Global Investing Roundups

Motorola Makes Merger Moves; AIG in Accounting Trouble; Societe General Offers Bargain Shares; Delta and Northwest Close to Merger; Emirate International Plans $5 Billion Algiers Investment; Venezuela Changes Banks; Australia Raises Inflation Concerns; Gazprom Gives Ukraine Slight Reprieve

  • Motorola Inc. (MOT), the third largest mobile phone maker, is in talks to combine with Nortel Networks Corp. (NT), which would result in a joint venture valued at $10 billion, The Wall Street Journal reported, citing sources close to the possible deal. Motorola, who has been losing ground to industry leaders Nokia Corp. (NOK) and Samsung Electronics Co. Ltd., has been investigating various options, including the sale of their mobile phone unit. Investor Carl Icahn, who holds a 5% stake in Motorola, is using his influence to put pressure on the lagging phone maker to come up with a deal that will profit shareholders.

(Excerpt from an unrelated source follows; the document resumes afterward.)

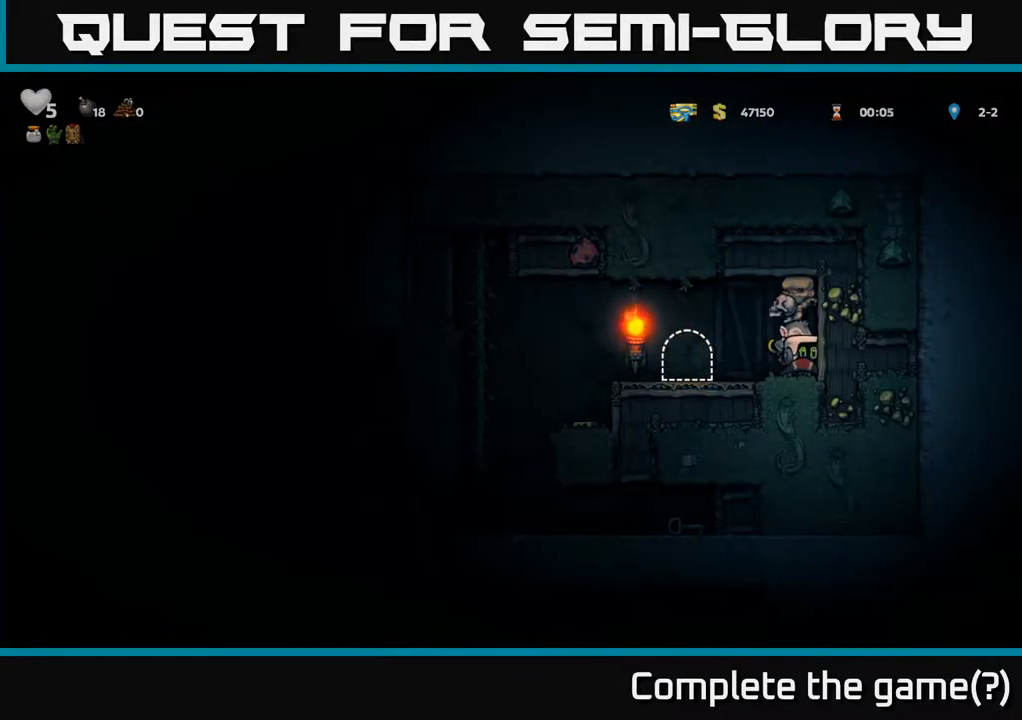
{"buttons": [], "left_stick": "center", "right_stick": "center", "events": [[67, "DPAD_UP", "up"], [67, "X", "up"]]}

  • American International Group Inc. (AIG), the world's largest insurer, announced that auditors had found some discrepancies in the way the firm's derivatives portfolio had been valued, Reuters reported. The insurance firm is no stranger to accounting scandals, as the current troubles are reminiscent of the scandal that led to the 2005 ouster of former CEO Maurice "Hank" Greenberg. "[We] believe AIG management will have an extremely difficult time regaining investor confidence," Standard & Poor's said in a note to investors yesterday (Monday).

  • Seeking to assure shareholders sickened by its recent $7.2 billion trading scandal, French bank Societe Generale (OTC: SCGLY) announced it aims to raise nearly $8 billion by offering shares at a 38.9% discount, Reuters reported.  The bank also announced an addition $870 million in new write-downs.

  • Delta Air Lines Inc. (DAL) and Northwest Airlines Corp. (NWA) may be weeks away from announcing a merger agreement, Bloomberg reported, citing unnamed sources familiar with the talks. The deal would make for the world's biggest airline company. Labor support is critical, as Delta's pilot union helped diffuse a hostile takeover by U.S. Airways Group Inc. (LCC) last year.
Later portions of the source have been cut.